An employer who terminated a children's party entertainer after learning she opposed same-sex marriage and published her views on social media has been cleared by Fair Work.
The owner of Capital Kids Parties, Madlin Sims, justified her decision in a private Facebook post last year. She said that "homophobic views being made public are detrimental to the business and don't align with my personal values or morals as the owner of the business".
She also argued that “advertising your desire to vote no for same-sex marriage” is, in her eyes, “hate speech”.
"Voting no is homophobic.

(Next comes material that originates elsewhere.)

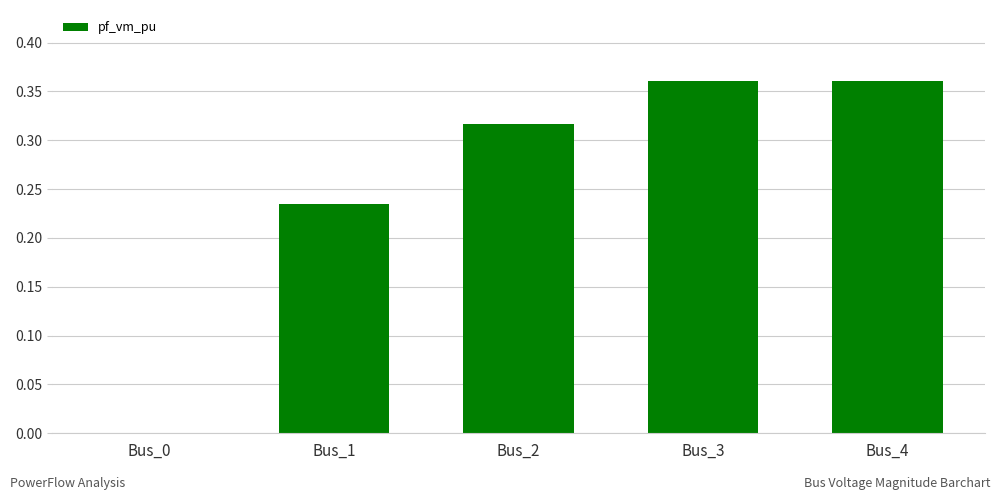

Count the number of values greater than 0.

4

Advertising your homophobia is hate speech," Sims wrote on Facebook.
"As a business owner I can't have somebody who publicly represents my business posting hate speech online.
“It’s bad for business... I don't like s*** morals... I don't want homophobes working for me, especially in an environment with children.”
Under the Fair Work Act, unlawful workplace discrimination occurs when an employer takes adverse action against an employee or prospective employee due to their political opinion.
However, a fair work inspector has said in a letter that due to insufficient evidence to determine whether the worker met the definition of employee, the Fair Work Ombudsman (FWO) would pursue no further action.
"The investigation … has not identified any contravention of the Commonwealth workplace laws or the relevant industrial instrument," the letter said.
"Discrimination occurs in the workplace when an employer takes adverse action against an employee because of a protected attribute.
"As the FWO has been unable to determine the nature of the engagement based on the evidence available, we will be taking no further action in relation to this matter at this time."
The inspector added that there was some evidence that the relationship did indicate employment, while other evidence indicated a contracting situation.
Last year, the terminated worker (known only as Madeline) said she wasn’t homophobic and she has a history of working positively with children.
"I am the oldest of eight kids, I have helped in Sunday schools and church camps and kids camps," she said.
“This is a democracy and we were given the options and asked, as Australians, to vote yes or no and it is my opinion to vote no.”